ACTIVITY A ▸
In the comment thread about "normal" behavior, which two trends does one commenter say are expensive to keep up with?
ACTIVITY B ▸
Please translate this sentence from the comment thread about "normal" behavior into Spanish: "I think people play to their strength."
ACTIVITY C ▸
From the comment thread about "normal" behavior, extract everything from "An interesting point." down to "seen as normal.".

Not to be negative but citation needed.

Also (I guess we'll cross "isolation" of the list): https://en.wikipedia.org/wiki/Intellectual_giftedness#Social...

2 comments

An interesting point. I think your citation adds to the point though.

In observing my "normal" peers, honestly, they do a lot of very strange things just to be considered normal.

I mean, it's pretty expensive just to keep up with current trend of sunglasses size or sock length, just to be seen as normal.

Not to mention that you have to hold your hands a certain way and talk incoherently.

There is a lot of "normalizing" behavior that becomes unnecessary when everyone has the capacity to see how inane and impractical such behavior really is.

A lot of smart men have been passionate about the proportion of columns, or the proportion of numbers, or even the aesthetics of curly braces. So why is it inane to care about the proportion of clothing, or the angle of the hand? I think people play to their strength. Also, the trend has to change as the world changes, because aesthetics is about the whole. So it's not because it's everchanging that it's necessarily arbitrary. The more one can afford not to care about it, the more impractical it is, but I wouldn't say it is impractical to society. It is architecture for the person.

(Extracted page text data)
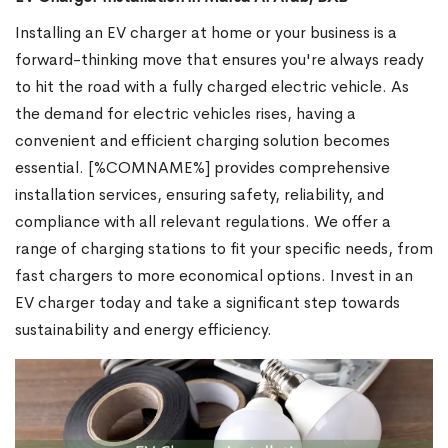
Installing an EV charger at home or your business is a
forward-thinking move that ensures you're always ready
to hit the road with a fully charged electric vehicle. As
the demand for electric vehicles rises, having a
convenient and efficient charging solution becomes
essential. [%COMNAME%] provides comprehensive
installation services, ensuring safety, reliability, and
compliance with all relevant regulations. We offer a
range of charging stations to fit your specific needs, from
fast chargers to more economical options. Invest in an
EV charger today and take a significant step towards
sustainability and energy efficiency.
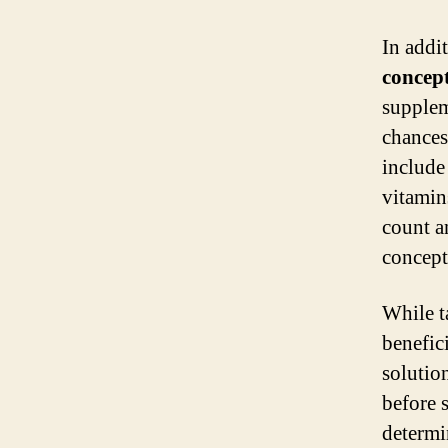
In addit
concep
supplem
chances
includ
vitamin
count a
concept
While t
benefic
solution
before 
determi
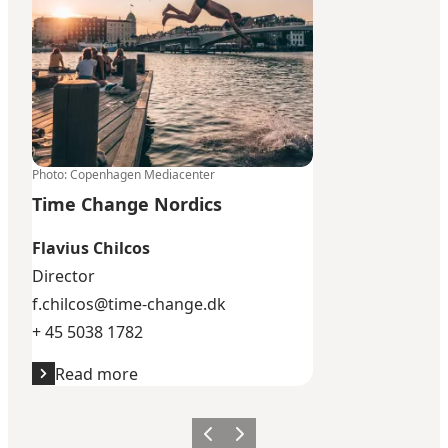
Photo
:
Copenhagen Mediacenter
Time Change Nordics
Flavius Chilcos
Director
f.chilcos@time-change.dk
+ 45 5038 1782
Read more
Previous
Next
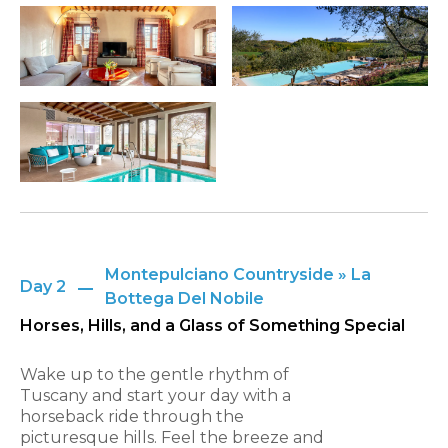
Montepulciano Countryside » La
Day 2
Bottega Del Nobile
Horses, Hills, and a Glass of Something Special
Wake up to the gentle rhythm of
Tuscany and start your day with a
horseback ride through the
picturesque hills. Feel the breeze and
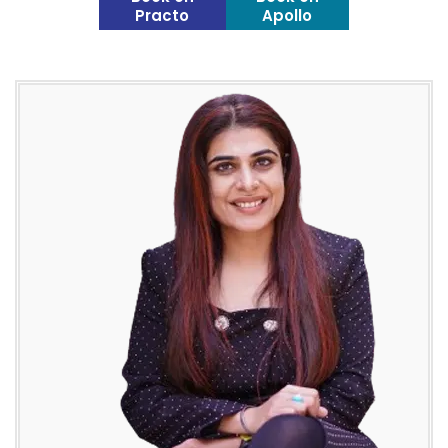
Practo
Apollo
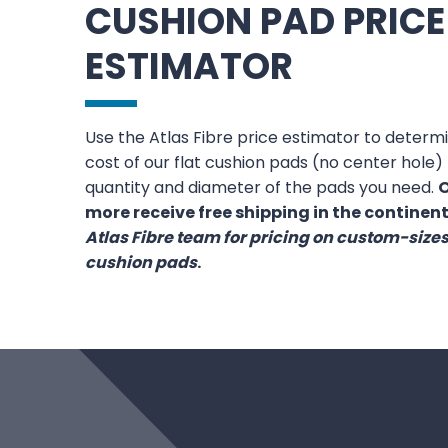
CUSHION PAD PRICE
ESTIMATOR
Use the Atlas Fibre price estimator to deter
cost of our flat cushion pads (no center hole
quantity and diameter of the pads you need.
O
more receive free shipping in the continent
Atlas Fibre team for pricing on custom-siz
cushion pads
.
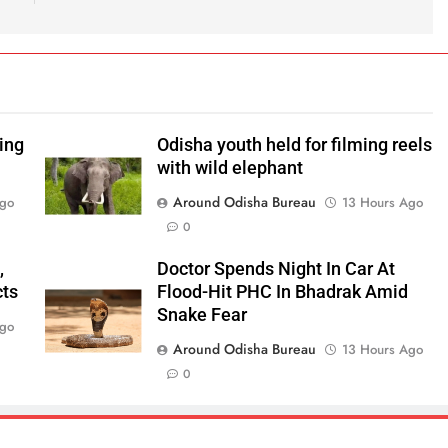
ping
Odisha youth held for filming reels
with wild elephant
Around Odisha Bureau
Ago
13 Hours Ago
0
,
Doctor Spends Night In Car At
cts
Flood-Hit PHC In Bhadrak Amid
Snake Fear
Ago
Around Odisha Bureau
13 Hours Ago
0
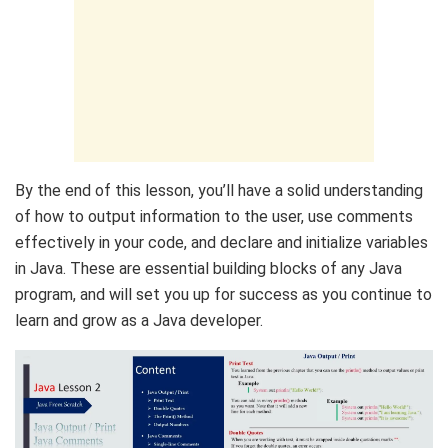
By the end of this lesson, you’ll have a solid understanding
of how to output information to the user, use comments
effectively in your code, and declare and initialize variables
in Java. These are essential building blocks of any Java
program, and will set you up for success as you continue to
learn and grow as a Java developer.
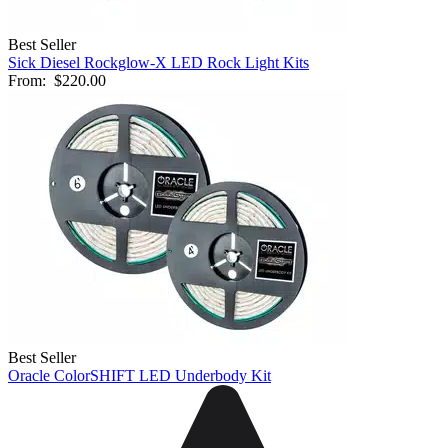
Best Seller
Sick Diesel Rockglow-X LED Rock Light Kits
From:
$220.00
Best Seller
Oracle ColorSHIFT LED Underbody Kit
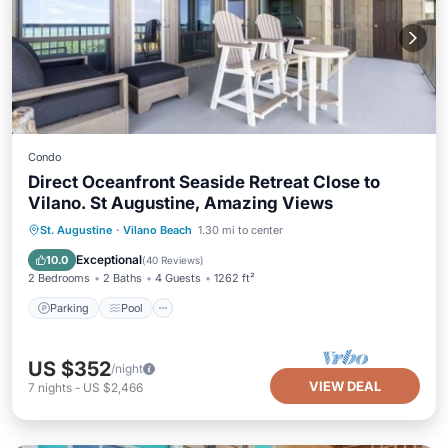
Condo
Direct Oceanfront Seaside Retreat Close to
Vilano. St Augustine, Amazing Views
Parking
Pool
Ocean View
St. Augustine
·
Vilano Beach
1.30 mi to center
Balcony/Terrace
Exceptional
10.0
(
40 Reviews
)
2 Bedrooms
2 Baths
4 Guests
1262 ft²
Parking
Pool
US $352
/night
VIEW DEAL
7
nights
-
US $2,466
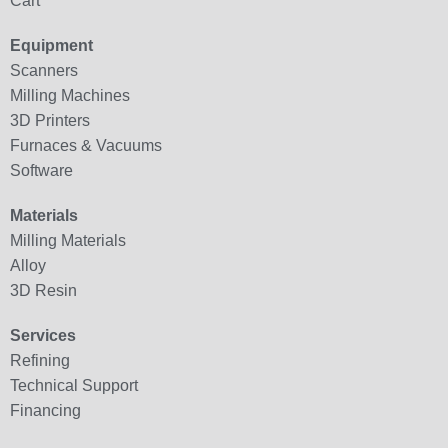
Cart
Equipment
Scanners
Milling Machines
3D Printers
Furnaces & Vacuums
Software
Materials
Milling Materials
Alloy
3D Resin
Services
Refining
Technical Support
Financing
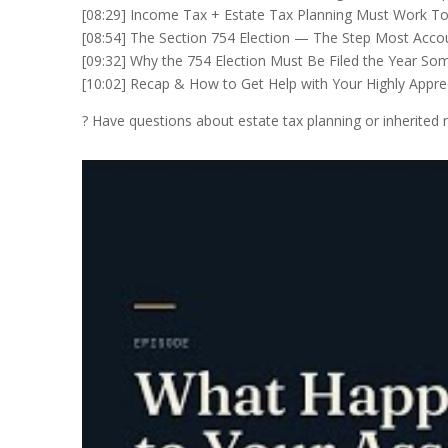
[08:29] Income Tax + Estate Tax Planning Must Work T
[08:54] The Section 754 Election — The Step Most Acco
[09:32] Why the 754 Election Must Be Filed the Year S
[10:02] Recap & How to Get Help with Your Highly Appre
? Have questions about estate tax planning or inherited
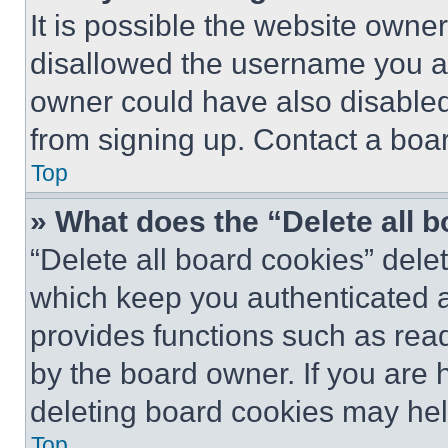
It is possible the website own
disallowed the username you ar
owner could have also disabled 
from signing up. Contact a boar
Top
» What does the “Delete all 
“Delete all board cookies” del
which keep you authenticated an
provides functions such as rea
by the board owner. If you are 
deleting board cookies may hel
Top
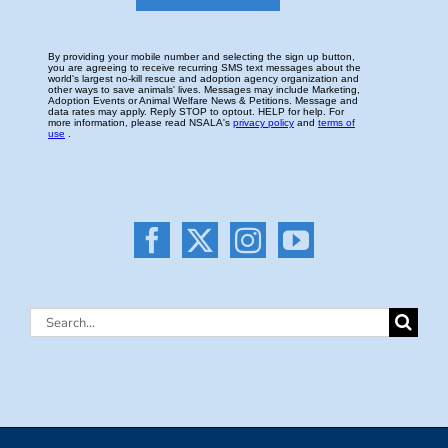
Search
for:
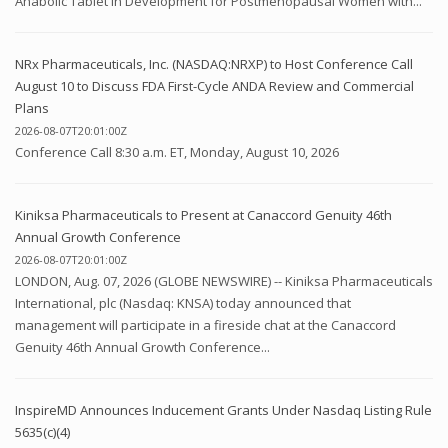
Anabolic Tablet in Development for Postmenopausal Women with...
NRx Pharmaceuticals, Inc. (NASDAQ:NRXP) to Host Conference Call
August 10 to Discuss FDA First-Cycle ANDA Review and Commercial
Plans
2026-08-07T20:01:00Z
Conference Call 8:30 a.m. ET, Monday, August 10, 2026
Kiniksa Pharmaceuticals to Present at Canaccord Genuity 46th
Annual Growth Conference
2026-08-07T20:01:00Z
LONDON, Aug. 07, 2026 (GLOBE NEWSWIRE) -- Kiniksa Pharmaceuticals
International, plc (Nasdaq: KNSA) today announced that
management will participate in a fireside chat at the Canaccord
Genuity 46th Annual Growth Conference...
InspireMD Announces Inducement Grants Under Nasdaq Listing Rule
5635(c)(4)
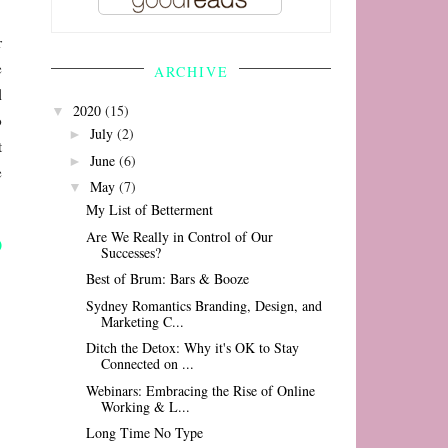
r
e
ARCHIVE
l
2020
(15)
▼
o
July
(2)
►
t
June
(6)
►
e
May
(7)
▼
My List of Betterment
Are We Really in Control of Our
Successes?
Best of Brum: Bars & Booze
Sydney Romantics Branding, Design, and
Marketing C...
Ditch the Detox: Why it's OK to Stay
Connected on ...
Webinars: Embracing the Rise of Online
Working & L...
Long Time No Type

RESPONSE A ▸
The current trends of sunglasses size and sock length.

RESPONSE B ▸
Creo que la gente aprovecha sus puntos fuertes.

RESPONSE C ▸
An interesting point. I think your citation adds to the point though.

In observing my "normal" peers, honestly, they do a lot of very strange things just to be considered normal.

I mean, it's pretty expensive just to keep up with current trend of sunglasses size or sock length, just to be seen as normal.